Author(s): Casey S. Greene (Dartmouth College, USA) and Jason H. Moore (Dartmouth College, USA)
Copyright: 2012
Pages: 15
Source title: Computer Engineering: Concepts, Methodologies, Tools and Applications
Source Author(s)/Editor(s): Information Resources Management Association (USA)
DOI: 10.4018/978-1-61350-456-7.ch804



In human genetics the availability of chip-based technology facilitates the measurement of thousands of DNA sequence variations from across the human genome. The informatics challenge is to identify combinations of interacting DNA sequence variations that predict common diseases. The authors review three nature-inspired methods that have been developed and evaluated in this domain. The two approaches this chapter focuses on in detail are genetic programming (GP) and a complex-system inspired GP-like computational evolution system (CES). The authors also discuss a third nature-inspired approach known as ant colony optimization (ACO). The GP and ACO techniques are designed to select relevant attributes, while the CES addresses both the selection of relevant attributes and the modeling of disease risk. Specifically, they examine these methods in the context of epistasis or gene-gene interactions.
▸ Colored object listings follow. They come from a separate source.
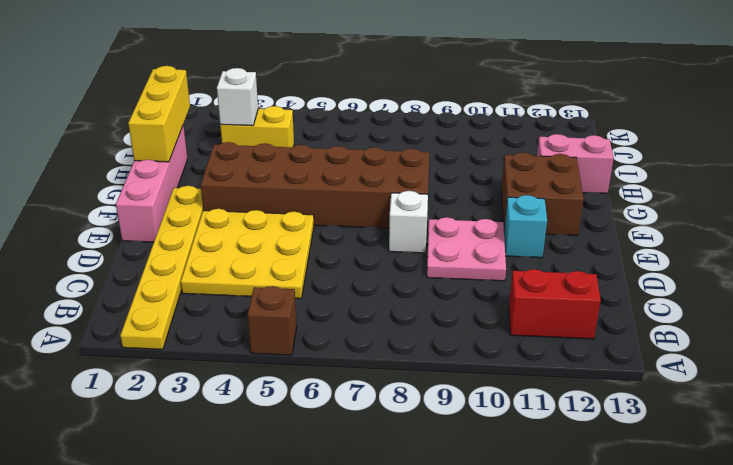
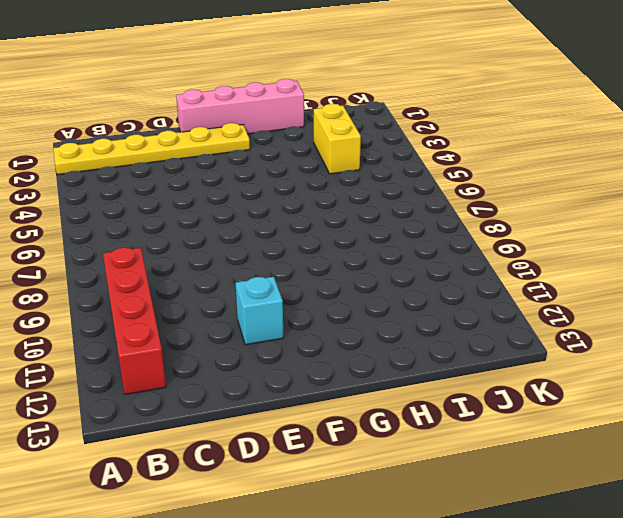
red 1x4 brick [103,248,166,394] -> red 1x2 brick [509,269,601,339]
none -> brown 1x1 brick [248,286,297,355]
none -> yellow 3x3 plate [181,209,314,299]
none -> pink 2x2 plate [427,217,506,281]

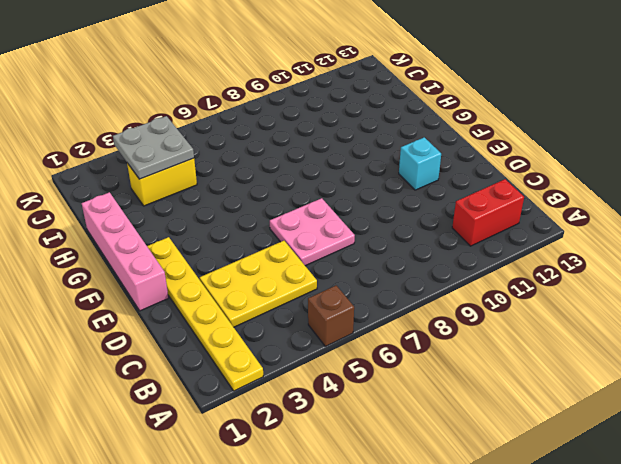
yellow 2x3 plate [200,241,317,327] -> yellow 3x3 plate [181,209,314,299]
pink 2x2 plate [270,198,355,266] -> pink 2x2 plate moved to [427,217,506,281]
grey 2x2 plate [113,116,194,179] -> white 1x1 brick [217,68,258,126]
none -> white 1x1 brick [389,191,428,253]
none -> brown 2x6 brick [201,142,429,228]
none -> brown 2x2 brick [501,153,584,236]

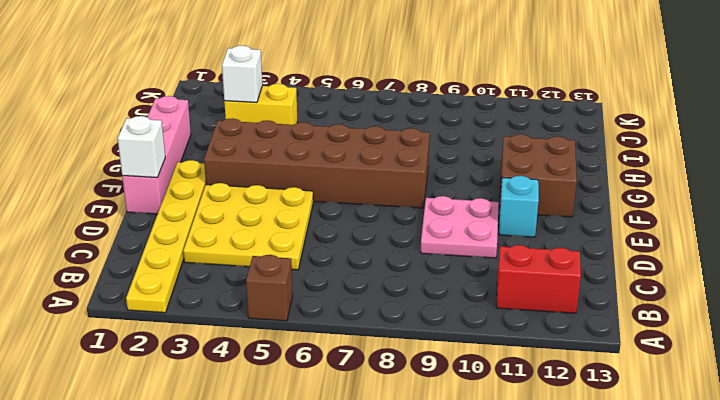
white 1x1 brick [118,116,165,178] -> white 1x1 brick moved to [389,191,428,253]
none -> pink 1x2 brick [537,134,614,194]
none -> yellow 1x3 brick [128,66,190,162]

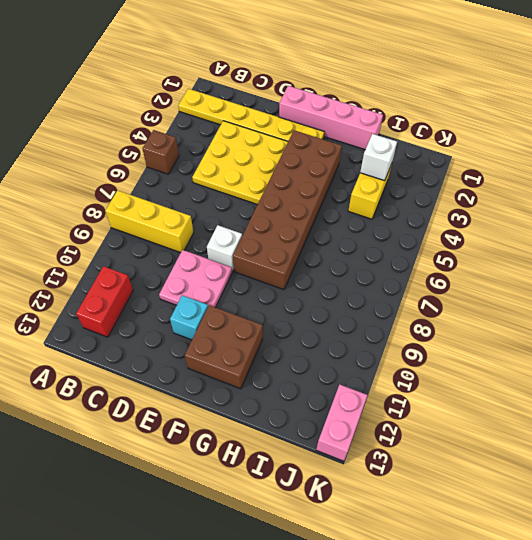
yellow 1x3 brick [105,190,194,253] -> yellow 1x3 brick moved to [128,66,190,162]
pink 1x2 brick [316,385,368,461] -> pink 1x2 brick moved to [537,134,614,194]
For the work discussed here we focus solely on the situation where there is an epistatic effect but no detectable main effect. In this domain, early studies show that nature-inspired algorithms perform no better than a simple random search when classification accuracy is used as the fitness function. Thus, the challenge for applying these search algorithms to this problem is that when using classification accuracy there are no building blocks. The goal then is to use outside knowledge or pre-processing of the dataset to provide these building blocks in a manner that enables the population, in a nature-inspired framework, to discover an optimal model. The authors examine one pre-processing strategy for revealing building blocks in this domain and three different methods to exploit these building blocks as part of a knowledge-aware nature-inspired strategy. They also discuss potential sources of building blocks and modifications to the described methods which may improve our ability to solve complex problems in human genetics. Here it is argued that both the methods using expert knowledge and the sources of expert knowledge drawn upon will be critical to improving our ability to detect and characterize epistatic interactions in these large scale biomedical studies.